Friday... and we are half way through the month of August. The temps are supposed to tick upwards into the 90's (F) for the next couple of days. Don't worry, cool days are on their way... or maybe I should say cooler. Soon Fall will be here as we enter the days of pumpkin pie spice. Hhhmm... pumpkin pie spice, source of inspiration for the great science fiction classic "Dune." And, just in case you're concerned, they are doing a new theatrical version to be released in November 2020. This is your chance to see a beardless Jason Mamoa. My, that got your interest, didn't it?
And then, of course, there is the rest of the shit from yesterday. The Idiot Jerk in the White House had a serious case of vocal flatulence which illustrated his total intolerance of those who speak out against him.
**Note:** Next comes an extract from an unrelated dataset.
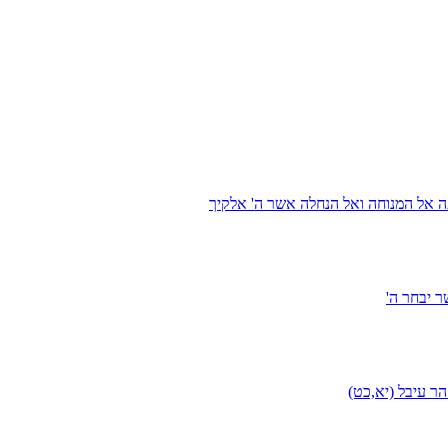
ה אל המנוחה ואל הנחלה אשר ה' אלקיך
 יבחר ה'
ר עיבל (יא,כט)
You know who I'm talking about: Tlaib and Omar. He basically told the soon to be indicted Prime Minister of Israel to keep these two American Congresswomen out of the country. And the soon to be indicted Prime Minister obliged. And suddenly a lot of people were saying this was really, really, really bad. Some Republicans, like Marco Rubio, said this fart stank, but most stayed silent. The Idiot Jerk has a personal history starting vendettas against those who don't bow down and adore him. He wants to hurt and humiliate them any and every way he can. In an attempt to turn public attention away from his racist agenda, his administration decided to release some sort of innocuous turd about his wanting to buy Greenland. These people are so stupid.
I saw this morning where Israel now says Tlaib can enter the country to visit her relatives on the West Bank. Bebe bowed and kissed the ass of the Idiot Jerk in the White House and Jews were incensed. Do you know how bad this makes us look? They asked. Sinking to such a level of petty reprehensibility?
I only rode 7 miles yesterday, and that was with a training program rather than a route. There was construction on I81 and that slowed me down. This evening I hope to get at least 10 miles in.
I also crossed the 30,000 word mark on the next book by finishing the back story on how the ghost town of Nancy's Notch, became known as Nancy's Notch in the first place... and it's not what you think.